The FCA’s qui tam provisions allow private parties to file whistleblower lawsuits on behalf of the United States and to share in any recovery, which oftentimes is substantial. The lawsuit against HAGC and TCH was brought by Dr. Harry Fry, a cardiologist and former employee at TCH. Dr. Fry will receive $23.5 million from the settlement.
After joining the lawsuit, the United States alleged that TCH, a 555-bed acute care hospital in Mount Auburn, Ohio, violated the AKS and the FCA by providing physicians with unlawful payments or work opportunities in exchange for cardiac patient referrals and by subsequently submitting claims to Medicare and Medicaid for services resulting from those referrals.
Although it continues to deny the government’s allegations, TCH decided to enter into the settlement “to avoid the risk of the in excess of a billion dollar award that was sought by the government,” explained Susan Croushore, President and CEO of TCH.

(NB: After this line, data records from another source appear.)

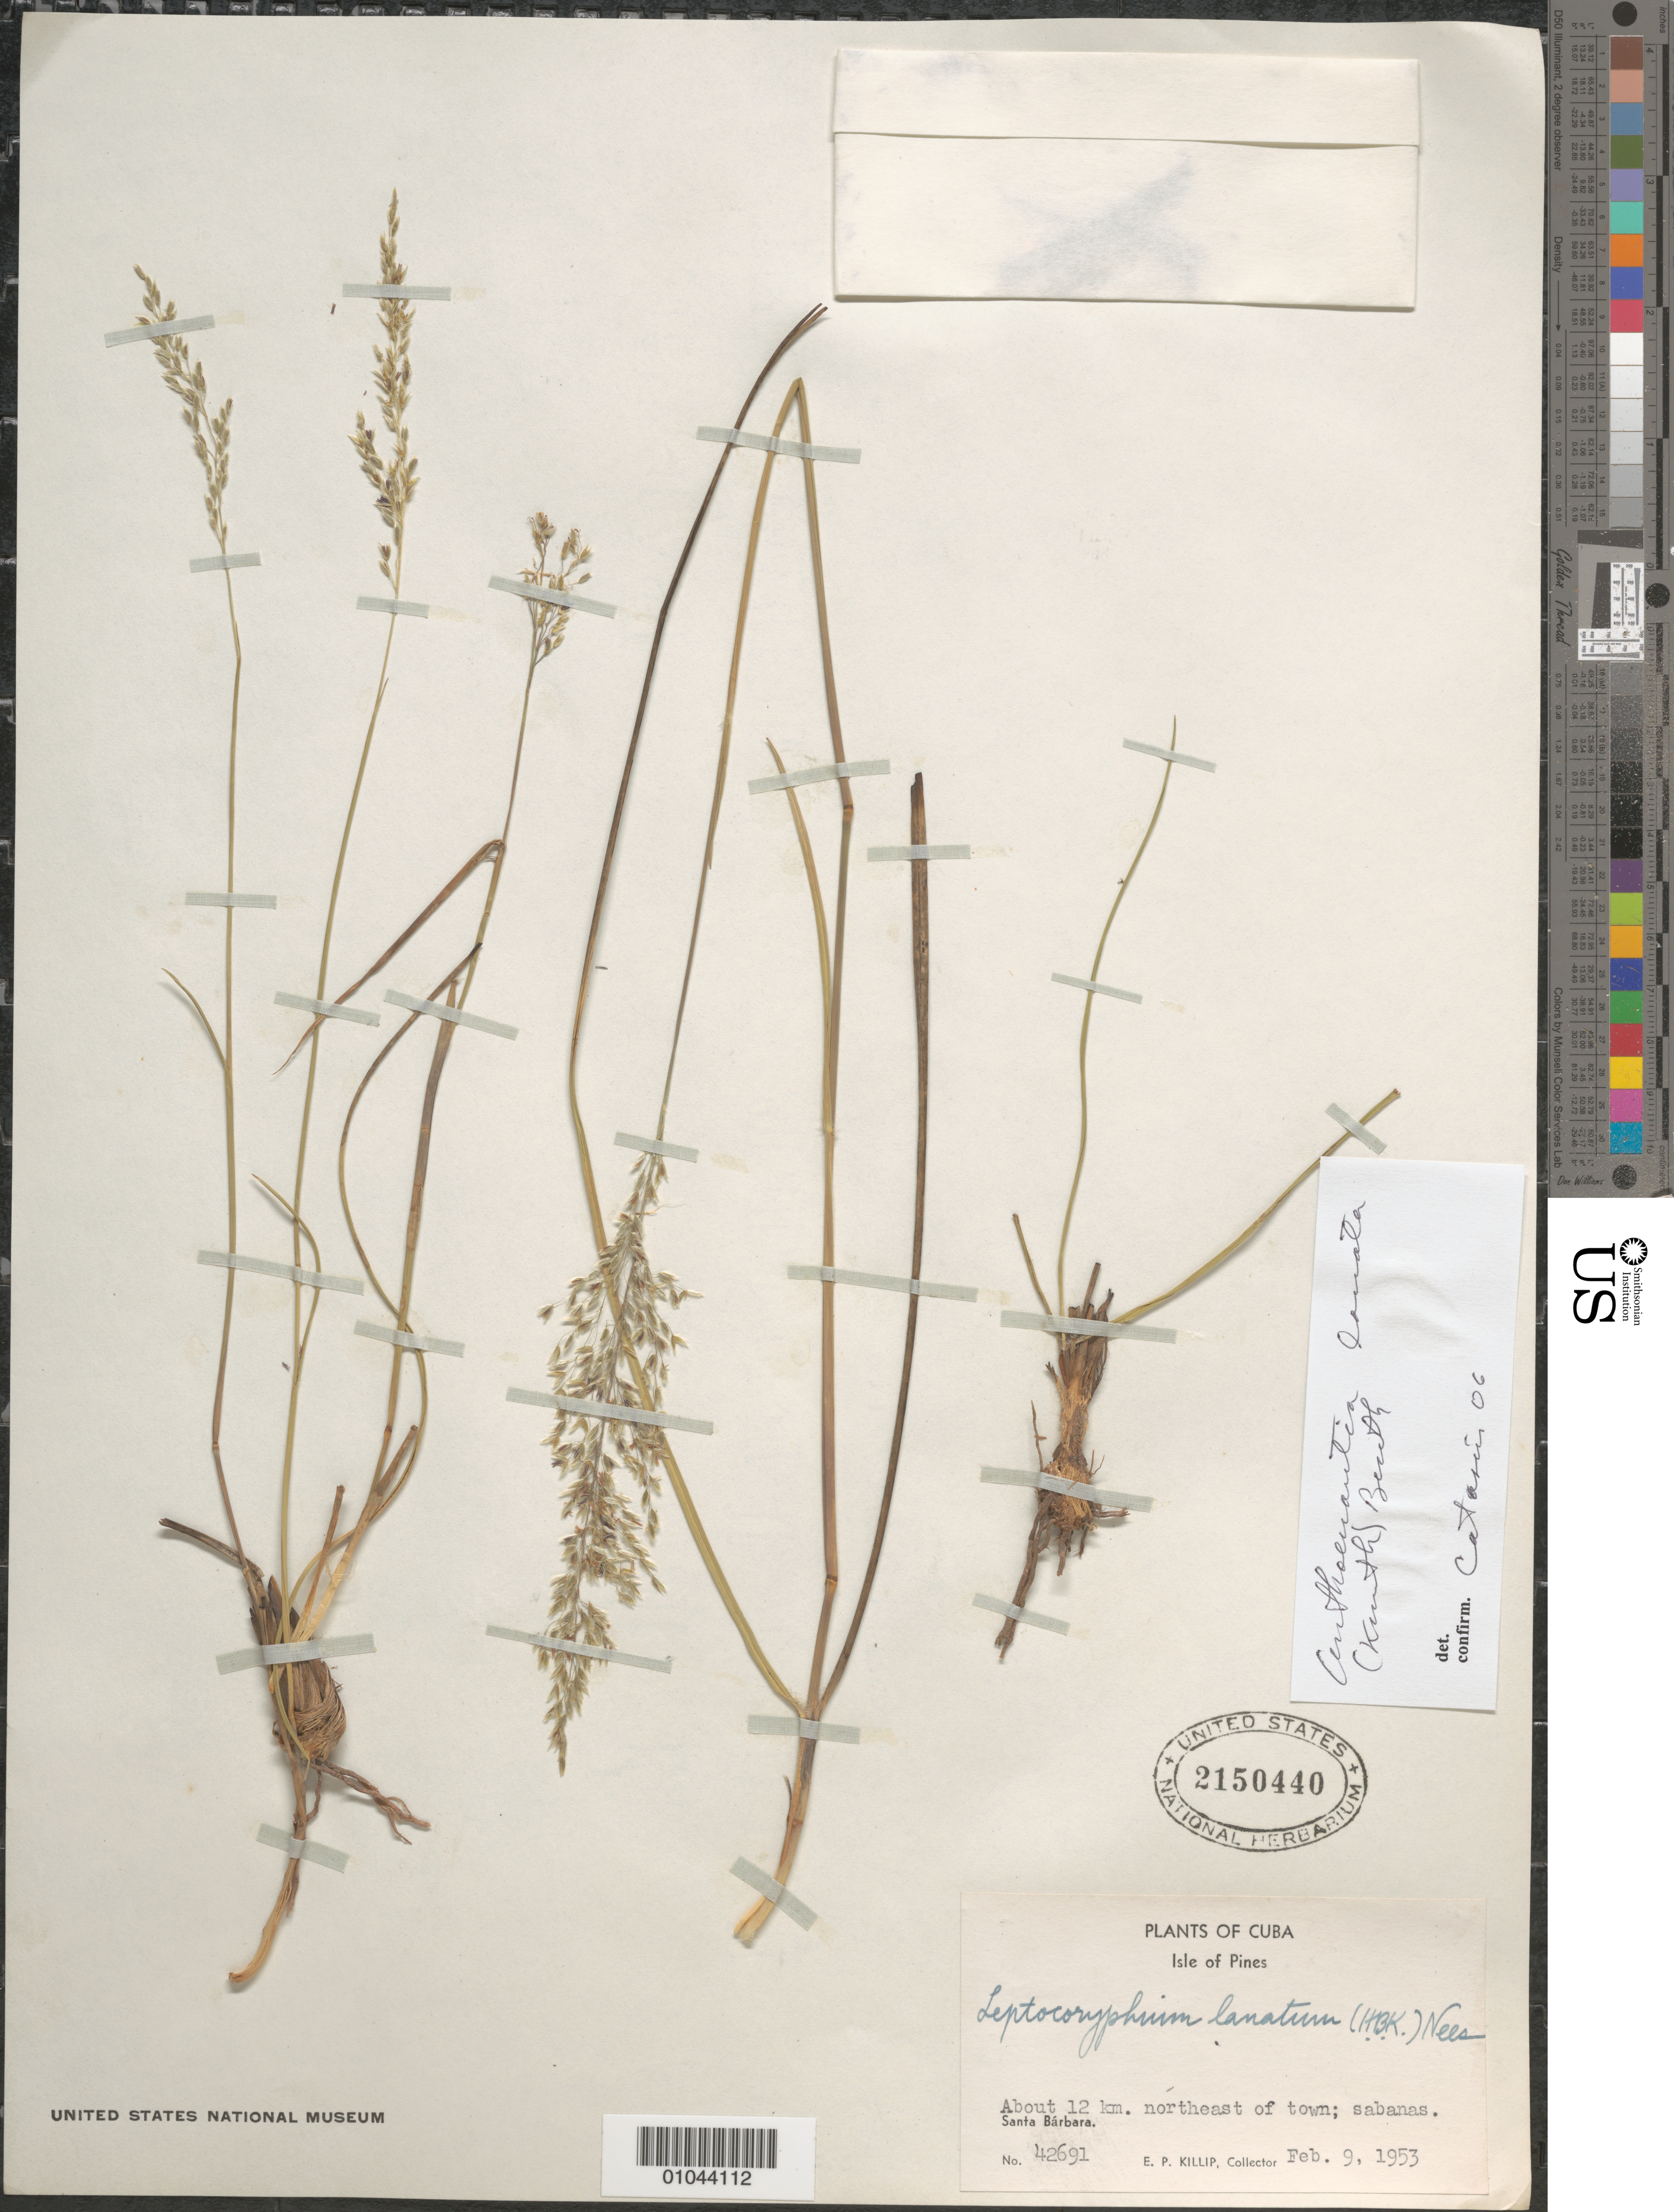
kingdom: Plantae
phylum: Tracheophyta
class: Liliopsida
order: Poales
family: Poaceae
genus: Leptocoryphium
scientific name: Leptocoryphium lanatum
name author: (Kunth) Nees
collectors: E. P. Killip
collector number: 42691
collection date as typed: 09 Feb 1953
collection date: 1953-02-09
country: Cuba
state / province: Isla de la Juventud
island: Isla de la Juventud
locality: [Isle of Pines], about 12 Km NE of town, Santa Barbara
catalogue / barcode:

The government’s emphasis on fighting health care fraud, as manifested by the lawsuit against HAGC and TCH, has been highlighted by the PPACA. Prior to the enactment of the PPACA, and with few exceptions, FCA whistleblowers were barred from pursuing publicly disclosed claims. However, the PPACA has expanded the FCA’s public disclosure bar by:
- allowing whistleblowers to bring actions when they have independent knowledge that materially adds to publicly disclosed allegations
- limiting public disclosures to the federal setting by not including state or local reports or proceedings
- allowing the United States to waive the application of the public disclosure bar at its discretion
In light of increased risks of whistleblower activity – with the accompanying risk of multimillion dollar settlements – hospitals should carefully examine their existing arrangements with physicians and implement rigorous compliance programs.